After the first introductory session, students will choose which of the remaining sessions they would like to lead. Students will be required to write a substantive essay of a topic within the general framework of the seminar.
Faculty: Giselle Corbie-Smith, MD, MSc
Professor of Social Medicine and Medicine
Time: Fall 2011-Spring 2012, Tuesdays, 1:00-2:50 p.m.
IMPORTANT NOTE: This seminar will meet every other week during both the Fall and Spring semesters. Since it meets only every other week, it has the same number of class sessions as other seminars that meet weekly during one semester.
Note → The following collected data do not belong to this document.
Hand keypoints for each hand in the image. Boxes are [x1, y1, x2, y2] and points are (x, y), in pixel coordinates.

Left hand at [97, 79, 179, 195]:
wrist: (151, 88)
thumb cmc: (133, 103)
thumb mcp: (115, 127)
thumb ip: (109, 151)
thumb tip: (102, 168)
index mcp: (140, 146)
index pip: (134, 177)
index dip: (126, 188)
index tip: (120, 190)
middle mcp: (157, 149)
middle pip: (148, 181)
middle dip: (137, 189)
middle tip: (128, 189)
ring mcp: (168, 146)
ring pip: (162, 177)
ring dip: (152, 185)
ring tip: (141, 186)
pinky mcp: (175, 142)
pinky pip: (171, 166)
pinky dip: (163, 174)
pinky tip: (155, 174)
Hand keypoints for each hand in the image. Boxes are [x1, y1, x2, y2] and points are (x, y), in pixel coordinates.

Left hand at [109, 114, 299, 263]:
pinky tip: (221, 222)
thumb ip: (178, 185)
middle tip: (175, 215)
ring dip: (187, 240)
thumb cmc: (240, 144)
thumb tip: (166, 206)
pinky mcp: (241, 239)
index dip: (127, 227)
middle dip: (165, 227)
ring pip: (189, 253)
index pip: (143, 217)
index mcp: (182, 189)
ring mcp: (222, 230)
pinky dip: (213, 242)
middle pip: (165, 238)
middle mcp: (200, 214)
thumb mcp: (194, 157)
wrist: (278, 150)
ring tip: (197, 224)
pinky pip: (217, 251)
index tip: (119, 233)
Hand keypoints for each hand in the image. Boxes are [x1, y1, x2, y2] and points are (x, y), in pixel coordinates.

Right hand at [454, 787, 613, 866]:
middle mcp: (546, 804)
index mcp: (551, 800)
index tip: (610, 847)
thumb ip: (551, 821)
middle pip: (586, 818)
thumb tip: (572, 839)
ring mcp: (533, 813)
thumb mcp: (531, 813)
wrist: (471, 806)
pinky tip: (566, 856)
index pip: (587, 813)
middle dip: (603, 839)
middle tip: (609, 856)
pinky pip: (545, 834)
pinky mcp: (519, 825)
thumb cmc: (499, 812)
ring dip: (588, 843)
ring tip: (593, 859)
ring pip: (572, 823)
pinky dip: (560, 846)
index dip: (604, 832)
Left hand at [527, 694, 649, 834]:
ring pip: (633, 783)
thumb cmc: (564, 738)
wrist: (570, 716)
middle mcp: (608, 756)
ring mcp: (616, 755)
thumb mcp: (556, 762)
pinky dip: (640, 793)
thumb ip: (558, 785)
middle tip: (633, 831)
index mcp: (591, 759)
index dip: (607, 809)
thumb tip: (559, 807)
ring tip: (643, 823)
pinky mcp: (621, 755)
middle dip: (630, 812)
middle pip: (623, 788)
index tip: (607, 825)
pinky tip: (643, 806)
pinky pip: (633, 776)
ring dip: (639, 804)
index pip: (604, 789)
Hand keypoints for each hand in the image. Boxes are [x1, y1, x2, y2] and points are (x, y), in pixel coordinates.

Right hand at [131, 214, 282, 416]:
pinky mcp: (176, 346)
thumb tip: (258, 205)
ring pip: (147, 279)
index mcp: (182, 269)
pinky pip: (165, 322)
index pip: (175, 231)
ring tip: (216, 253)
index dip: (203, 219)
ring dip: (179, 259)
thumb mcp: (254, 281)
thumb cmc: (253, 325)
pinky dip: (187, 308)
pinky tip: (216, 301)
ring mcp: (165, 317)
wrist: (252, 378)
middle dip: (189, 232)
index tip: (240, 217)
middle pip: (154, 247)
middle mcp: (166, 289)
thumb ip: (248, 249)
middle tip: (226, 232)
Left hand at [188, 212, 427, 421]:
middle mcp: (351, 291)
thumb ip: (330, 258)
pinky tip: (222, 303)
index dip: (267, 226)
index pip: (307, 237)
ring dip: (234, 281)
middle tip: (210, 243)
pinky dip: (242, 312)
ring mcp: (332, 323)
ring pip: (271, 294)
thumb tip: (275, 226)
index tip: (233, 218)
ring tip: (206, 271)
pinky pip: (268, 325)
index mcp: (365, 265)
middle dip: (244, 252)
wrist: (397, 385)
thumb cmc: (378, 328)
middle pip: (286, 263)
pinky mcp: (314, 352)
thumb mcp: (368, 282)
Why do some groups have better health than others? How do individual, environmental, structural and contextual factors contribute to racial differences in health outcomes? Besides the luck of the draw (our genetic inheritance), people are exposed to different educational, economic, and familial circumstances that lead them in varying directions. They pursue life's pleasures, endure stress or danger from difficult work situations, and seek support from friends and family…all in different ways, with different impacts on their health.
Environmental influences on health include social and economic factors such as income, education, employment status and working conditions, social networks and community cohesion. Income and education are among the most potent determinants of health. At a community level, disease and death rates are higher in residential areas that have the greatest gap in income between the rich and poor.
This two semester seminar will examine these relationships with the incidence and prevalence of chronic illness ranging from diabetes, cancer, and heart disease and examine the role that environmental influences, current and future, might play in reducing or reinforcing current health disparities. The seminar will take the form of a “lab” setting where students will work as part of a multidisciplinary research workgroup examining the role of environmental context in chronic disease. Each seminar meeting will start with a student led journal club that draws on seminal articles as well as contemporary literature on environmental influences on chronic illness.
Students will also develop mentored research projects within the context of ongoing research led by UNC faculty.
1. Seminar members will take responsibility for the journal club, which involves meeting with Dr. Corbie-Smith, completing additional readings for that session, and preparing a handout for the class.
2. Throughout the year students will be expected to attend meetings of the research team with which they are paired and to meet individually with workgroup faculty to ensure progress on the research project.
3. The written assignments will include a series of journal entries based upon a synthesis of the class materials as well as the submission of an abstract, essay and/or manuscript based on the mentored research that is completed during the year.